» Parts of the exercise:
1/ In the passage below about dot arrays and arithmetic, reproduce word for word the section that begins at the words "Surely, if mathematics" and stops after "for heaven’s sake.".
2/ According to the passage below about dot arrays and arithmetic, which simple symbols have mathematicians used throughout the ages to bring out and understand structure?

» Passage provided:
= = = = = = =

Surely, if mathematics education should achieve one thing, it is develop the ability to figure things out for yourself. We’re not talking the Riemann Hypothesis here; the focus is basic school arithmetic, for heaven’s sake.
To continue with the Times article, arrays of dots seemed to figure large in this parent’s dislike of the Common Core. She felt it was pointless to spend time drawing and staring at arrays of dots.
True, it would be possible—and I am sure it happens—to generate tedious, and largely pointless, “busywork” exercises involving drawing arrays of dots. But the image of a Common Core math worksheet the Times chose to illustrate its story showed a very sensible, and deep use of dot diagrams, to understand structure in arithmetic. Much like the (extremely deep) dot array at the top of this article, which I’ll come to in a moment.
To the girl’s parent, mathematics is about numbers, but that’s just a surface feature. It’s really about structure. And throughout the ages, mathematicians have used the most simple symbols possible to bring out and understand that structure: namely, dots and lines.

= = = = = = =

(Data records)

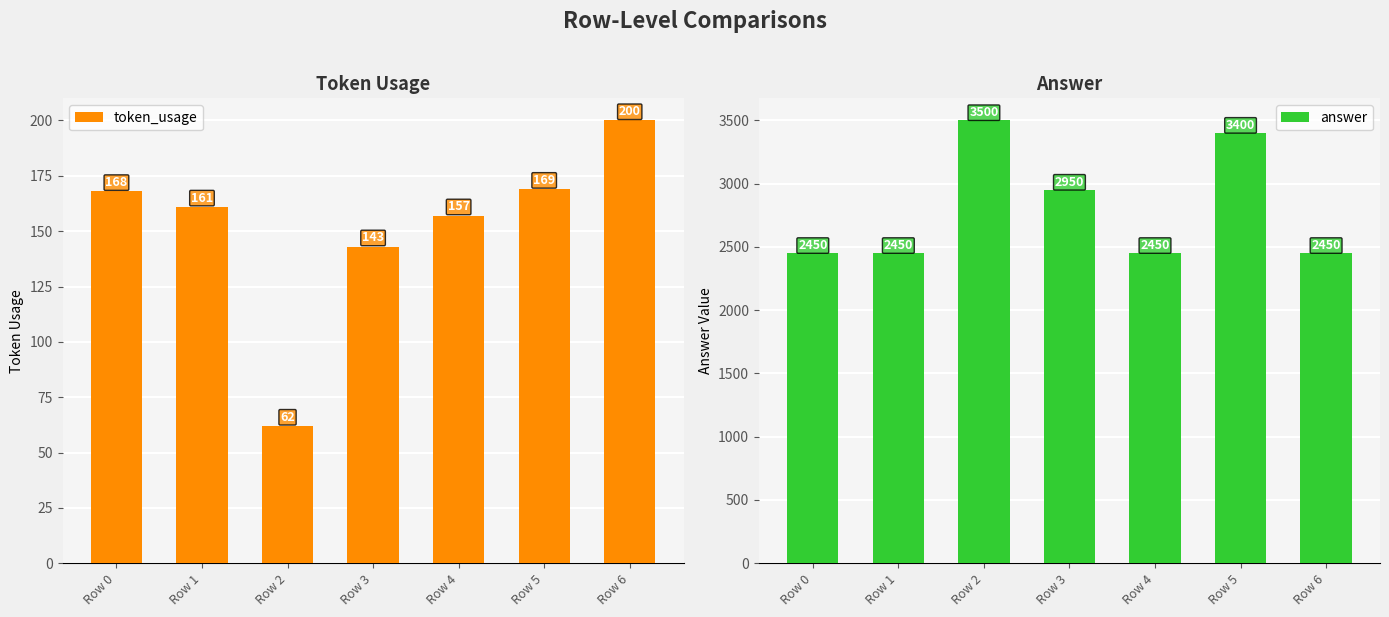

How many groups of bars are there?

7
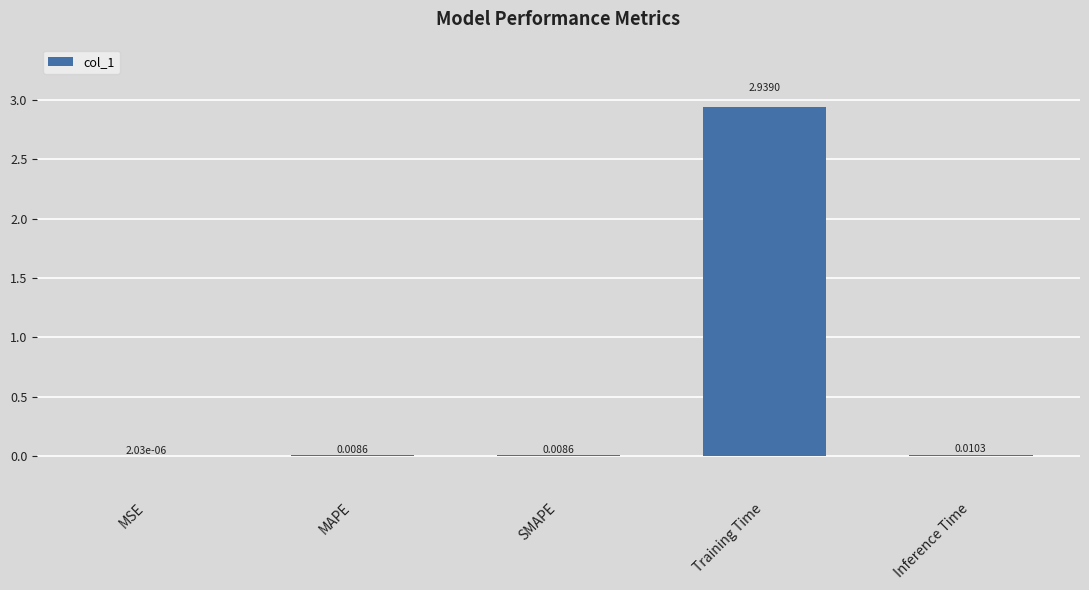

Which label corresponds to the largest value in the chart?

Training Time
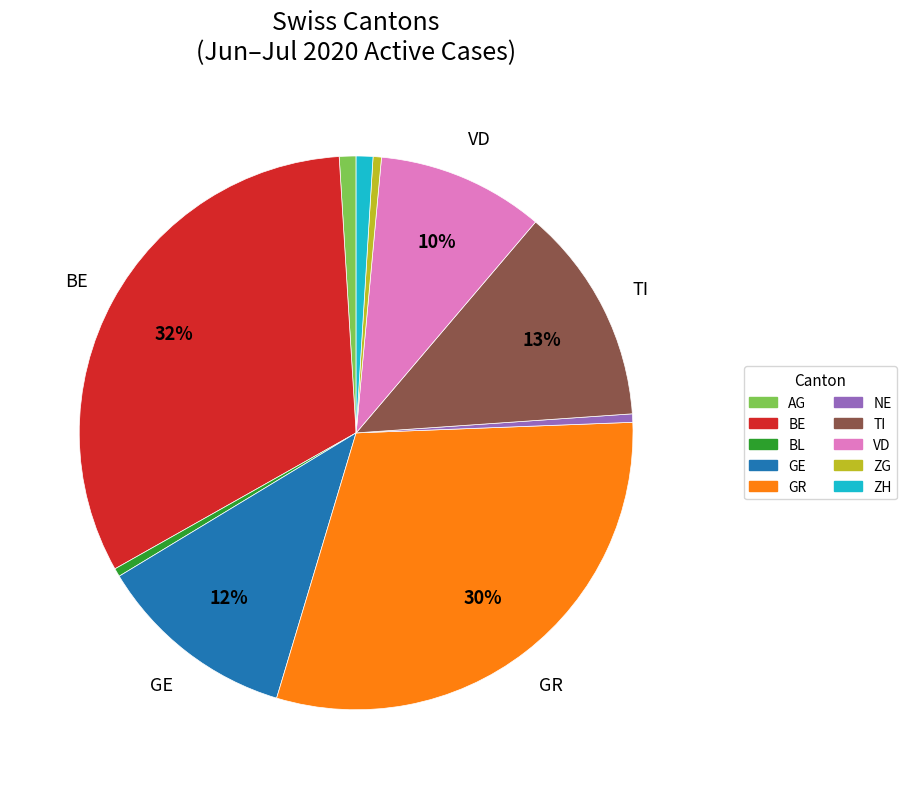

Which slice is the largest?

BE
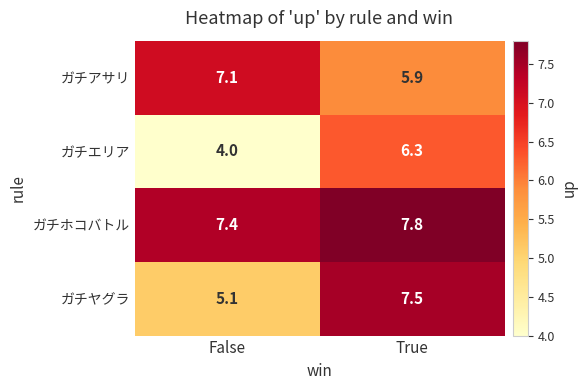

Where does the ガチアサリ series first go above 7?

False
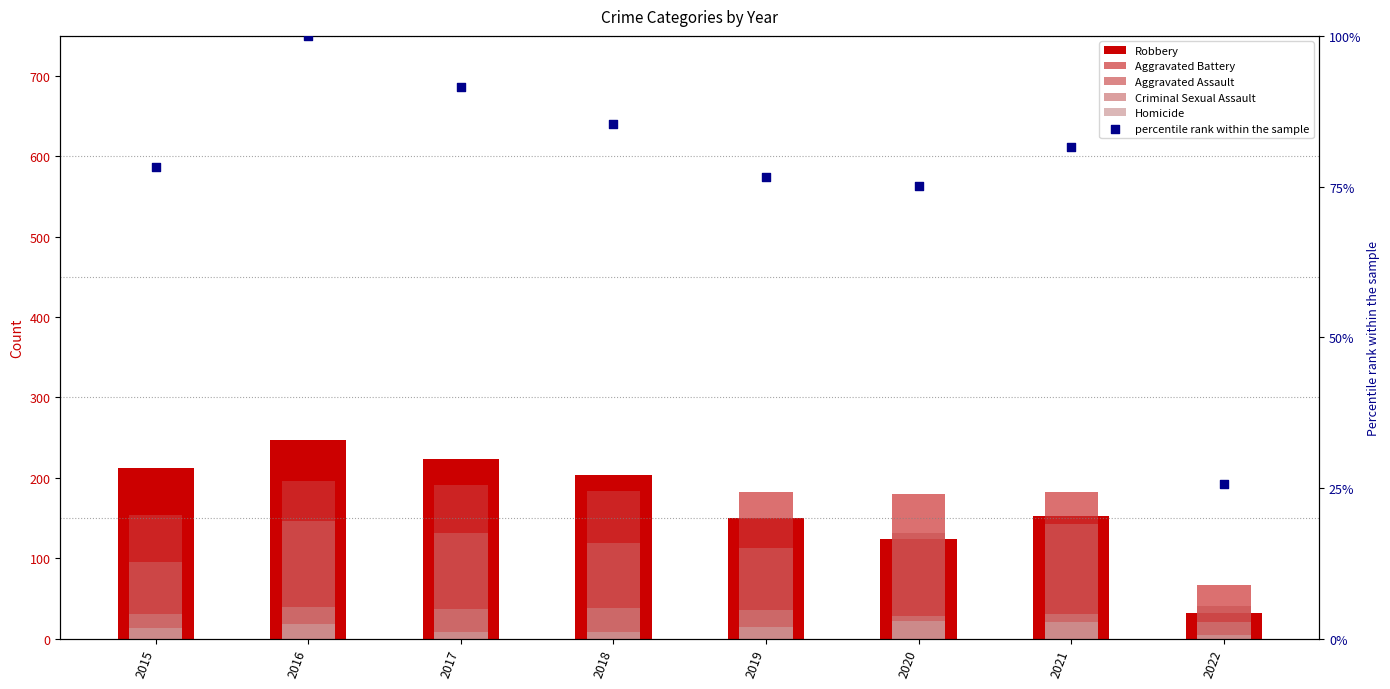

At how many categories does at least one series exceed 236?

1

= = = = = = =

» Answers for the exercise:
1/
Surely, if mathematics education should achieve one thing, it is develop the ability to figure things out for yourself. We’re not talking the Riemann Hypothesis here; the focus is basic school arithmetic, for heaven’s sake.

2/ Dots and lines.